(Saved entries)
☆ ☆ ☆ ☆ ☆ ☆ ☆
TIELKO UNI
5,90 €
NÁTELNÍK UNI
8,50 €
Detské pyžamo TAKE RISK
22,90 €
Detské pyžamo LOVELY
☆ ☆ ☆ ☆ ☆ ☆ ☆
# Your task
Return the text of every item above, keeping each line unchanged.

# Answer section
TIELKO UNI
5,90 €
NÁTELNÍK UNI
8,50 €
Detské pyžamo TAKE RISK
22,90 €
Detské pyžamo LOVELY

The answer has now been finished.